◆ **Trecho para leitura**

Um robozinho que se move de maneira autônoma, um carrinho improvisado controlado por aplicativo, caixas e mais caixas de materiais como fios coloridos e chips. Turma formada, em sua maioria, por adultos e, à frente, o professor vestindo uma camiseta com o logotipo da série Star Wars. É esse o cenário que é montado, semanalmente, nas sextas à noite, nas aulas de Educação de Jovens e Adultos (EJA) em uma escola pública de Alvorada.
No período noturno, a sala 19 da Escola Municipal de Ensino Fundamental Alfredo José Justo, que pela manhã recebe alunos dos anos finais e, à tarde, dos anos iniciais, concentra pessoas de realidades muito diferentes. Os 25 estudantes têm entre 16 e 51 anos e históricos variados que os levaram a abandonar os estudos na idade escolar adequada.
Alguns tiveram de começar a trabalhar muito cedo, outros não levavam a escola a sério em idade infantil e, depois de um tempo – seja na busca infrutífera por um emprego, ou por uma mais ampla dificuldade de se adaptar ao mundo –, perceberam que estar na sala de aula é essencial.
– Nós temos alunos que estão há muito tempo repetindo o ano, temos ex-alunos que não concluíram os estudos e voltam para a EJA, temos aqueles que precisaram sair para trabalhar e não concluíram o Fundamental, mas depois viram a importância disso. E temos uma gurizada que largou por “malandragem” e agora está vendo que não consegue emprego sem essa formação – detalha João Stasiuk, vice-diretor da escola.
Para frequentar a EJA, o aluno deve ter, no mínimo, 15 anos completos. Até os 14 anos, deve estar matriculado nas escolas de ensino regular.
Mesmo diante das dificuldades e das diferenças, a turma da sala 19 se mostra unida pela vontade de concluir essa etapa e obter o diploma de Ensino Fundamental. E todos têm descoberto, na robótica, uma importante aliada.
– Essa questão de socializar a informação, trocar ideia, deixar um pouco de lado só o virtual, a rede social, e ir para uma prática real, com problemas, com erros e acertos, com discussão e aprendizado... Isso é essencial para eles poderem trabalhar com outras pessoas, tomar decisões, fazer projeções – garante o professor de matemática, física e robótica Cilon Nunes.
A intenção dele é fazer da robótica educacional, para esses jovens e adultos, uma ferramenta de auxílio na preparação para o mercado de trabalho, com especial ênfase para aquelas vagas que demandam conhecimentos básicos de tecnologia da informação – que são, apressa-se a explicar Cilon, maioria na atualidade.E a metodologia tem dado efeito. Mãe de quatro filhos, a estudante Angelita Raupp, 38 anos, conta que as atividades práticas a estimulam a aplicar as lições no seu dia a dia, em casa e no trabalho.

◆ **Tarefas obrigatórias**
[1] Resuma em duas frases o texto sobre a robótica na EJA.
[2] Escreva a continuação do texto sobre a robótica na EJA, começando logo depois da última frase.
Não é preciso consultar as linhas abaixo.

◆ **Linhas extraídas**
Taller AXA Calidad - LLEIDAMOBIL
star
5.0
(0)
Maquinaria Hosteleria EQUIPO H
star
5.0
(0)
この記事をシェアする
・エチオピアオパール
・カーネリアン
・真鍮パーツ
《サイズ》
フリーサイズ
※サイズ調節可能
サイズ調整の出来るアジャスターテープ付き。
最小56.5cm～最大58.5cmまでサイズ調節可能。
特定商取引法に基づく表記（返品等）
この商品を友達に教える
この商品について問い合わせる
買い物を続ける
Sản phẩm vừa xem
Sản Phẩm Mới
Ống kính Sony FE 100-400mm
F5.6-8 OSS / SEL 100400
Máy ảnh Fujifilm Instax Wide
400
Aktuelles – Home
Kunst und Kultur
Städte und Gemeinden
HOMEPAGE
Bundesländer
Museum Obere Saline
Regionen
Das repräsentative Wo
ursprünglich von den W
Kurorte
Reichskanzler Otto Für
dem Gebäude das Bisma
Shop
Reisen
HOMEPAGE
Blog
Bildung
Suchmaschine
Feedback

◆ **Respostas por tarefa**
[1] Nas sextas à noite, uma turma de Educação de Jovens e Adultos de uma escola pública de Alvorada, com 25 estudantes de 16 a 51 anos que deixaram os estudos por motivos variados, tem aulas de robótica. O professor Cilon Nunes quer fazer da robótica educacional uma ferramenta de preparação para o mercado de trabalho, e a estudante Angelita Raupp conta que as atividades práticas a estimulam a aplicar as lições em casa e no trabalho.

[2]
– Já olho os fios e quero mexer, saber como foram feitos. Dá vontade de aprender. Logo, logo, vou começar a desmontar tudo lá em casa porque quero conhecer como as coisas funcionam. Meu filho mais novo vai adorar! – diverte-se Angelita.
As atividades são feitas em pequenos grupos, dando a oportunidade para que cada integrante mexa nas peças, conecte os fios, erre, tente de novo, acerte, aprenda. Assim, explica o professor Cilon, os alunos desenvolvem suas relações interpessoais, socializam informações e conhecimento, interagem, dialogam, cooperam. Preparam-se, enfim, melhor para o mundo, e isso enquanto aprimoram seus conhecimentos na busca por um emprego – ou por uma vaga melhor.
– É bem importante a preparação para o mercado de trabalho. Isso é necessário para todos devido à alteração que as profissões estão recebendo com a tecnologia. E especialmente relevante para os alunos da EJA – explica Cilon.
A prefeitura de Alvorada incentiva as atividades, tendo fornecido, no ano passado, os kits que o professor tem utilizado em aula e incluindo, na sua folha de pagamento, as horas em que o docente desenvolve a aplicação da robótica na escola. Conforme a secretária de Educação, Viviane Dutra, “a robótica é de extrema importância para propiciar aos alunos da rede municipal de ensino um conhecimento dinâmico e diferenciado”.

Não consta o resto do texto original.